| Work instruction |
Would you retype the entries from the first line to the line bearing "present with lesser", both included, leaving out every picture?

Plain-text document sources:
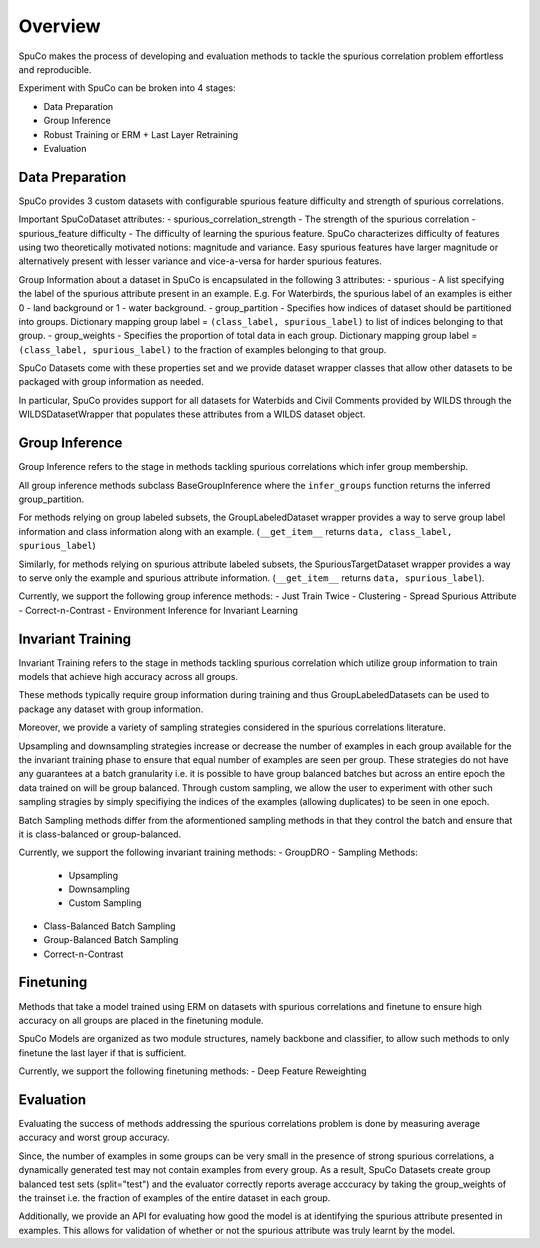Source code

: Overview
=========

SpuCo makes the process of developing and evaluation methods to tackle the spurious correlation problem 
effortless and reproducible. 

Experiment with SpuCo can be broken into 4 stages:

- Data Preparation
- Group Inference
- Robust Training or ERM + Last Layer Retraining
- Evaluation 

Data Preparation
-----------------

SpuCo provides 3 custom datasets with configurable spurious feature difficulty and strength of spurious correlations. 

Important SpuCoDataset attributes:
- spurious_correlation_strength - The strength of the spurious correlation 
- spurious_feature difficulty - The difficulty of learning the spurious feature. SpuCo characterizes difficulty of features
using two theoretically motivated notions: magnitude and variance. Easy spurious features have larger magnitude or alternatively 
present with lesser variance and vice-a-versa for harder spurious features. 


Group Information about a dataset in SpuCo is encapsulated in the following 3 attributes: 
- spurious - A list specifying the label of the spurious attribute present in an example. E.g. For Waterbirds, 
the spurious label of an examples is either 0 - land background or 1 - water background. 
- group_partition - Specifies how indices of dataset should be partitioned into groups. Dictionary mapping group label = ``(class_label, spurious_label)`` 
to list of indices belonging to that group. 
- group_weights - Specifies the proportion of total data in each group. Dictionary mapping group label = ``(class_label, spurious_label)`` 
to the fraction of examples belonging to that group. 

SpuCo Datasets come with these properties set and we provide dataset wrapper classes that allow other datasets to be 
packaged with group information as needed. 

In particular, SpuCo provides support for all datasets for Waterbids and Civil Comments provided by WILDS through the WILDSDatasetWrapper
that populates these attributes from a WILDS dataset object.


Group Inference 
----------------

Group Inference refers to the stage in methods tackling spurious correlations which infer group membership. 

All group inference methods subclass BaseGroupInference where the ``infer_groups`` function returns the
inferred group_partition. 

For methods relying on group labeled subsets, the GroupLabeledDataset wrapper provides a way to serve group label 
information and class information along with an example. (``__get_item__`` returns ``data, class_label, spurious_label``)

Similarly, for methods relying on spurious attribute labeled subsets, the SpuriousTargetDataset wrapper provides a way to serve
only the example and spurious attribute information. (``__get_item__`` returns ``data, spurious_label``). 

Currently, we support the following group inference methods: 
- Just Train Twice 
- Clustering
- Spread Spurious Attribute 
- Correct-n-Contrast
- Environment Inference for Invariant Learning 

Invariant Training 
------------------

Invariant Training refers to the stage in methods tackling spurious correlation which utilize group information to train
models that achieve high accuracy across all groups. 

These methods typically require group information during training and thus GroupLabeledDatasets can be used to package any 
dataset with group information. 

Moreover, we provide a variety of sampling strategies considered in the spurious correlations literature. 

Upsampling and downsampling strategies increase or decrease the number of examples in each group available for the
the invariant training phase to ensure that equal number of examples are seen per group. These strategies do not have
any guarantees at a batch granularity i.e. it is possible to have group balanced batches but across an entire epoch the 
data trained on will be group balanced. Through custom sampling, we allow the user to experiment with other such sampling
stragies by simply specifiying the indices of the examples (allowing duplicates) to be seen in one epoch. 

Batch Sampling methods differ from the aformentioned sampling methods in that they control the batch and ensure 
that it is class-balanced or group-balanced. 

Currently, we support the following invariant training methods: 
- GroupDRO 
- Sampling Methods:
    - Upsampling
    - Downsampling
    - Custom Sampling
- Class-Balanced Batch Sampling
- Group-Balanced Batch Sampling
- Correct-n-Contrast

Finetuning
----------

Methods that take a model trained using ERM on datasets with spurious correlations and finetune to ensure high accuracy on 
all groups are placed in the finetuning module. 

SpuCo Models are organized as two module structures, namely backbone and classifier, to allow such methods to only finetune
the last layer if that is sufficient. 

Currently, we support the following finetuning methods: 
- Deep Feature Reweighting 


Evaluation
-----------

Evaluating the success of methods addressing the spurious correlations problem is done by measuring average accuracy and 
worst group accuracy. 

Since, the number of examples in some groups can be very small in the presence of strong spurious correlations, a dynamically 
generated test may not contain examples from every group. As a result, SpuCo Datasets create group balanced test sets (split="test") 
and the evaluator correctly reports average acccuracy by taking the group_weights of the trainset i.e. the fraction of examples of
the entire dataset in each group. 

Additionally, we provide an API for evaluating how good the model is at identifying the spurious attribute presented in examples. 
This allows for validation of whether or not the spurious attribute was truly learnt by the model.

| Exercise result |
Source code

: Overview
=========

SpuCo makes the process of developing and evaluation methods to tackle the spurious correlation problem 
effortless and reproducible. 

Experiment with SpuCo can be broken into 4 stages:

- Data Preparation
- Group Inference
- Robust Training or ERM + Last Layer Retraining
- Evaluation 

Data Preparation
-----------------

SpuCo provides 3 custom datasets with configurable spurious feature difficulty and strength of spurious correlations. 

Important SpuCoDataset attributes:
- spurious_correlation_strength - The strength of the spurious correlation 
- spurious_feature difficulty - The difficulty of learning the spurious feature. SpuCo characterizes difficulty of features
using two theoretically motivated notions: magnitude and variance. Easy spurious features have larger magnitude or alternatively 
present with lesser variance and vice-a-versa for harder spurious features. 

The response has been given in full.